The success of their home business gave the couple the confidence and the equity to make their longed-for move to the Sunshine Coast in 1985 when they set up Opals Down Under just down from the Ettamogah Pub.
“We have gone from mining the opal, to buying and cutting the opal and then on to selling them wholesale,” Immo said. “The next step was moving into retail. I love the wheeling and dealing part of it all, too: the buying and selling. There is so much involved.
“As for the business, Louise is very good with people and that’s what made us such a success. She was the one who did the selling – she understands people.”

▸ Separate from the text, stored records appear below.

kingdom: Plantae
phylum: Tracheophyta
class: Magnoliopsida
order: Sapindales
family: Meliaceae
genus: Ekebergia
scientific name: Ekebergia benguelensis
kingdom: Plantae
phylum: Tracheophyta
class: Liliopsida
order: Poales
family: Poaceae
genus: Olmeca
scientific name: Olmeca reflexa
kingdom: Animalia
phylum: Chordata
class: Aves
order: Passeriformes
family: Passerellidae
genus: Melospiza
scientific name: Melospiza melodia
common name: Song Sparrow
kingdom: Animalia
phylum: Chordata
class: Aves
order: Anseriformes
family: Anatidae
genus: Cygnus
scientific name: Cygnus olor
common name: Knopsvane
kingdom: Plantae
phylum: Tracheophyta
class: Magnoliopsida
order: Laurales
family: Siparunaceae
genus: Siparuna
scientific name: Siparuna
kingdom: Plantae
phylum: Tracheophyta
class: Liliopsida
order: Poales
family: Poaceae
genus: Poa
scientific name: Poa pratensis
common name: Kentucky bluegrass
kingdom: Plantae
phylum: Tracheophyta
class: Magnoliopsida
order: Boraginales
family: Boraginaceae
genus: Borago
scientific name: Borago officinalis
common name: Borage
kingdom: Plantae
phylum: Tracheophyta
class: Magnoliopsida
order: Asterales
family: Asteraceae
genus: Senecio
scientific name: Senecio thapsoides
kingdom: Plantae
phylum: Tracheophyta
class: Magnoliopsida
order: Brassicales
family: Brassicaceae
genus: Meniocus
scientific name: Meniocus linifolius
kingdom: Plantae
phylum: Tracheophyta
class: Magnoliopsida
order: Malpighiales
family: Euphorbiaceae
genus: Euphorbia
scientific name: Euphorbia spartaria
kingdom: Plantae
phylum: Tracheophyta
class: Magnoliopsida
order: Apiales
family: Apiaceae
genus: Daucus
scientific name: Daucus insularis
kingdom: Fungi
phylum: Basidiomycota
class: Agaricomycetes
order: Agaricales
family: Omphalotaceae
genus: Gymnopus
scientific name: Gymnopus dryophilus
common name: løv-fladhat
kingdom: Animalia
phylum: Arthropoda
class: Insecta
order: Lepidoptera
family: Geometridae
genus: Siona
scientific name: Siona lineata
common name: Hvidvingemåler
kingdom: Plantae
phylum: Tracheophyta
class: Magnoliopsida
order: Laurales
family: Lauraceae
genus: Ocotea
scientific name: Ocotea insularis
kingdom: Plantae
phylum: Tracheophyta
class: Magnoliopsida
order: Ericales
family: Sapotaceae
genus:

Louise explained that Opals Down Under meant they were able to build the business around their family, with all of them living above the Palmview premises for much of that time. Their three children Danielle, Heidi and Adrian have all been employed by the business at some point.
The pair are both semi-retired with Louise working in the shop two days a week and Immo cutting there once a week. They still go on opal buying trips throughout Australia. The business has proved so successful they are now branching out with many of their sales being done over the internet to overseas customers. Some of their high-profile clients have included the Queen of Bahrain and a local woman who bought an $18,000 black opal ring.
“We are basically miners who became wholesalers,” Louise says of their success. “You have to change with the times and it is becoming clear that the internet is offering a growing market.”
With business booming and the Sunshine Coast growing, Immo and Louise believe they have finally found a place where they can spend the rest of their lives. The couple have been renovating a home at Buderim for the past five years.
“Absolutely this is where we are staying,” Louise said. “We love the Sunshine Coast with a passion. This is the longest we have been anywhere and we plan to stay.”